On another setup, I had to target “Just Links” for the event to fire. Make sure you test in preview mode to make sure it works!

Just links trigger

  • Create a Google Analytics Event Tag:
    • Create a new Google Analytics: GA4 Event tag in GTM.
    • Set the event parameters, such as what action or label you want to track (e.g., “Button Click” or “Contact Form Submission”).
    • Assign the click trigger you just created to this tag, so it fires when the user interaction happens.

gtm tags

Once your trigger is firing, the event will be recorded in GA4. This allows you to see detailed analytics on how users interact with specific elements on your site. You may have to wait until the next day to see it showing up and to continue the rest of this process.

Step 3: Link Google Ads to GA4 for Conversion Tracking

Once GA4 is collecting conversion data, you’ll want to make sure that Google Ads is also using this data for your ad campaigns. Instead of directly adding Google Ads tracking code to your website, you can import conversions from GA4 into Google Ads. Make sure you mark the event as a ‘Key Event’ in GA4:

ga4 key event

  • Link Google Ads to GA4: In your Google Analytics admin settings, find the Google Ads Linking option under the Property settings and link your Google Ads account.
  • Import Conversions into Google Ads: In your Google Ads account, navigate to Tools & Settings > Conversions. Click to import conversions from Google Analytics. You will now be able to track and optimize your Google Ads campaigns based on the conversion events recorded in GA4.

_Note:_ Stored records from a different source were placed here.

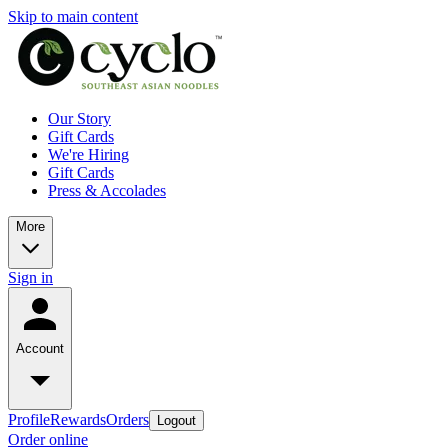
Skip to main content
Our Story
Gift Cards
We're Hiring
Gift Cards
Press & Accolades
More
Sign in
Account
Profile
Rewards
Orders
Logout
Order online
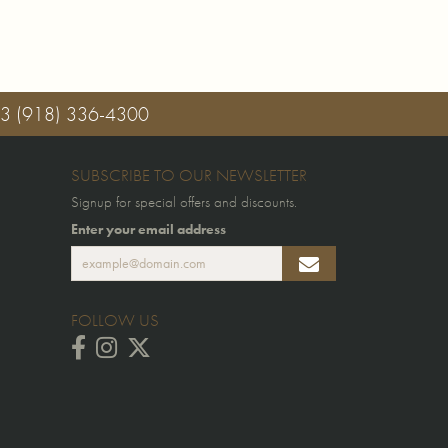
03
(918) 336-4300
SUBSCRIBE TO OUR NEWSLETTER
Signup for special offers and discounts.
Enter your email address
FOLLOW US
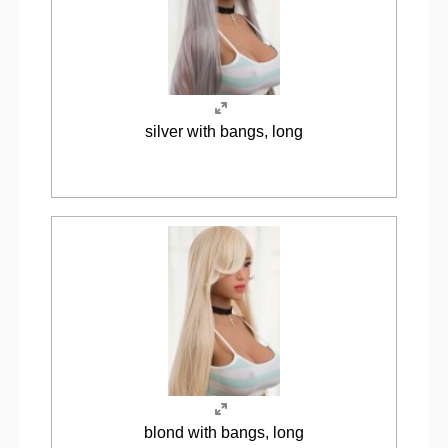
silver with bangs, long
blond with bangs, long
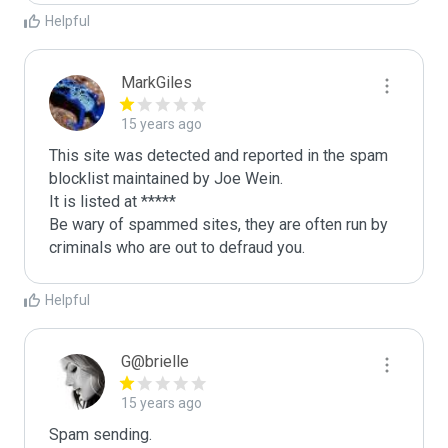
Helpful
MarkGiles
15 years ago
This site was detected and reported in the spam 
blocklist maintained by Joe Wein.

It is listed at *****

Be wary of spammed sites, they are often run by 
criminals who are out to defraud you.
Helpful
G@brielle
15 years ago
Spam sending.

Step 5: Set Up Google Ads to Track Click Conversions

With the custom click tracking events flowing into GA4, you can now import these events into Google Ads as conversions.

  • In GA4, mark the click event you created as a Conversion (similar to how you would for other key actions).

key events

  • Then, in Google Ads, import the conversion from GA4, so your ad campaigns can track the performance of these custom click actions.

Conversions

This setup allows you to track highly specific user actions (like button clicks or form submissions) and optimize your Google Ads campaigns based on those actions.

GTM allows you to track custom events like button clicks, form submissions, and other interactions without modifying your site’s code. With Google Tag Manager, you can manage all of your tracking codes (for Google Analytics, Google Ads, and other tools) in one place. By pulling conversion data from GA4 into Google Ads, you can optimize your campaigns based on real user actions and get more detailed insights into how users interact with your site.